ICC Executable Performance Drop (9.1.049 vs 10.0.023)

gordan · ‎06-07-2007

Hi,

I just downloaded a copy of the v10 compiler, and it would seem that the performance has actually dropped quite noticeably - by about 15% in fact. In my test program (7000 iterations of relatively simple sine curve fitting).

Compiled using v9.1.049 runs in 55 second
Compiled using v10.0.023 runs in 63 second

The compile stage output is reporting the same loops being vectorized.

Is there any reason why v10 would be slower?

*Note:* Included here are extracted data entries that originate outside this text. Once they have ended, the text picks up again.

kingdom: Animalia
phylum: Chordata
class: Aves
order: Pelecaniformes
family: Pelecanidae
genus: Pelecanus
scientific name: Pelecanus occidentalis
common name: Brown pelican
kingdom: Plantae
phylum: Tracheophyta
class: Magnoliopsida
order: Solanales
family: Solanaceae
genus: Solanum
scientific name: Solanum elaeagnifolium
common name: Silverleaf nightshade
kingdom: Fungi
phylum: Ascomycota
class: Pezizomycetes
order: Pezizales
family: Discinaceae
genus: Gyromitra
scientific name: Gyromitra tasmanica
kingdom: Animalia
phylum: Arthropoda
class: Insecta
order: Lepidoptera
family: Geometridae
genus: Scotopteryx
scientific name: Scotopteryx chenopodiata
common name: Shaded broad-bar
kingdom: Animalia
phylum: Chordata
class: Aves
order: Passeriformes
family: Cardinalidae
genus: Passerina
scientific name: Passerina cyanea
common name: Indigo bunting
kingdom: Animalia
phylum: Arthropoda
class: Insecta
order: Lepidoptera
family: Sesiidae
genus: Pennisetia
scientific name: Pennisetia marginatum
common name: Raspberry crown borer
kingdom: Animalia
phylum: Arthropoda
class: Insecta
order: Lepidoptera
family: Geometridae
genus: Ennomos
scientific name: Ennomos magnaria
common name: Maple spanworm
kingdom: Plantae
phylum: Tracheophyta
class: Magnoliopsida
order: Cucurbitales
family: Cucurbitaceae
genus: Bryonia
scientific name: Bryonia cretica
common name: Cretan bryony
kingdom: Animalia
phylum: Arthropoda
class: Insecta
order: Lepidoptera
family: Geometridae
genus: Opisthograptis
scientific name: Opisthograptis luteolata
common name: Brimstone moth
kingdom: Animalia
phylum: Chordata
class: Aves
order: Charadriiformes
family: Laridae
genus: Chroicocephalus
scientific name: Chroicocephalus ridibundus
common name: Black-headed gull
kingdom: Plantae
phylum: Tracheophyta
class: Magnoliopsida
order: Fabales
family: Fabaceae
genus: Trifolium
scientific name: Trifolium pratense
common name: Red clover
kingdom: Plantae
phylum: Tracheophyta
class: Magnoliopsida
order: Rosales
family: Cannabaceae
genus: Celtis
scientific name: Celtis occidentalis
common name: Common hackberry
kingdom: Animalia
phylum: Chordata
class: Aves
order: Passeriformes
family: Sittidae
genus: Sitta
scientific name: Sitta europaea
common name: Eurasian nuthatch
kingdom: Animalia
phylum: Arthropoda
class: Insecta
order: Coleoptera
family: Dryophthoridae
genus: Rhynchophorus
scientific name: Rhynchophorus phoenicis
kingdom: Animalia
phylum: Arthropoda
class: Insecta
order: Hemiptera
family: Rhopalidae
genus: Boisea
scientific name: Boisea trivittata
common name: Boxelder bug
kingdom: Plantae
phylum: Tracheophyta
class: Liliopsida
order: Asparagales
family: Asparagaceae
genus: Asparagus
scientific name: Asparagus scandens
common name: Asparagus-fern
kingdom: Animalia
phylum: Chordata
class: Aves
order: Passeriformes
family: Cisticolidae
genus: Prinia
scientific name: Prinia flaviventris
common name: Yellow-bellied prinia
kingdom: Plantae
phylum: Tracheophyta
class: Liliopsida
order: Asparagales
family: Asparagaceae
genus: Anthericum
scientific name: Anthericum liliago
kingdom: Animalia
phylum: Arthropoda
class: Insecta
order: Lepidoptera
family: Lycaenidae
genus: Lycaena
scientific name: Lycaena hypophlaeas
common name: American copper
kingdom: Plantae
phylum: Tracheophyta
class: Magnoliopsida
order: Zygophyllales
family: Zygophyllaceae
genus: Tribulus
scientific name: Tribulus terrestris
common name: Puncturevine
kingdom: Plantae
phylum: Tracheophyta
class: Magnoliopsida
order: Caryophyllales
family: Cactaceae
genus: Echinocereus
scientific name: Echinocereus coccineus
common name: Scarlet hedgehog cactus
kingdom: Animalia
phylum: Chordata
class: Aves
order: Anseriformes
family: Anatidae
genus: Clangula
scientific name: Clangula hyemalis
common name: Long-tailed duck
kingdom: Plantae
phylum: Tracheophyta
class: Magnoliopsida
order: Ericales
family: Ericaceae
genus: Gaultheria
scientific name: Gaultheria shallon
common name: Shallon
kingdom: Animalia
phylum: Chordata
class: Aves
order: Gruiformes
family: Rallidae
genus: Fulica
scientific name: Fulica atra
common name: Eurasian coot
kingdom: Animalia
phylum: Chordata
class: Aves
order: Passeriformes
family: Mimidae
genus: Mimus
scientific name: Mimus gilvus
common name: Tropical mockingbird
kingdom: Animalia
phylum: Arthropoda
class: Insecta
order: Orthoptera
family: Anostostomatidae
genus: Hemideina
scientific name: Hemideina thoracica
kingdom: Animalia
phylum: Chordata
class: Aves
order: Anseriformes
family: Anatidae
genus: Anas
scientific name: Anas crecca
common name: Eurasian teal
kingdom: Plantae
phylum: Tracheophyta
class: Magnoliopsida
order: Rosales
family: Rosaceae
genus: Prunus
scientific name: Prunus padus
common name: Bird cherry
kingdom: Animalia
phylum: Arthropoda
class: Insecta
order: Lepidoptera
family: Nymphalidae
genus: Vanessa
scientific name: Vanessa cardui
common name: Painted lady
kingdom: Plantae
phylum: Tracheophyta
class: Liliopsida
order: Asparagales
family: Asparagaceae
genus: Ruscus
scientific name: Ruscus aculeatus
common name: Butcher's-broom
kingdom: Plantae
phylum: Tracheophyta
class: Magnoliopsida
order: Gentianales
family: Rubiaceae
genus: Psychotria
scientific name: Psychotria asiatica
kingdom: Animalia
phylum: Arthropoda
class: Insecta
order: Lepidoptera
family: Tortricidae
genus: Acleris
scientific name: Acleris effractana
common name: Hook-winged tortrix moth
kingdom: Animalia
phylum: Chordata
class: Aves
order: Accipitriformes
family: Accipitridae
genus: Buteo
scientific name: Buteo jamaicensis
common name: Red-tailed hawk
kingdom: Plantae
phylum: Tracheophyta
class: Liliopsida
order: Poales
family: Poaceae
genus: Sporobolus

The compiler options I am using are:
-fpic -O3 -fomit-frame-pointer -march=pentium3 -mcpu=pentium3 -msse -funroll-loops -mtune=pentium3 -fp-model fast=2 -rcd -xK -ipo -w1 -vec-report3

The machine in question is a Pentium 3, as the options indicate. Is there something new in the way v10 behaves? Is there another optimizer flag I have to add somewhere to get those 15% back?

Thanks.

JenniferJ · ‎06-08-2007

did you see any loop that is vectorized with 9.1 but not vectorized with 10.0? try with /Qparallel too.

gordan · ‎06-08-2007

No, this is what surprised me. The compiler output is similar, and in terms of vectorized loops, all the same loops get vectorized. But the code then runs about 15% slower.

I haven't had a chance to test this on more than one machine yet (only have a P3 handy). I'll try it on a Core 2 soon.

The don't think the program I am playing with at the moment would benefit from parallel options. The overhead of spawning threads would likely outweigh any benefits.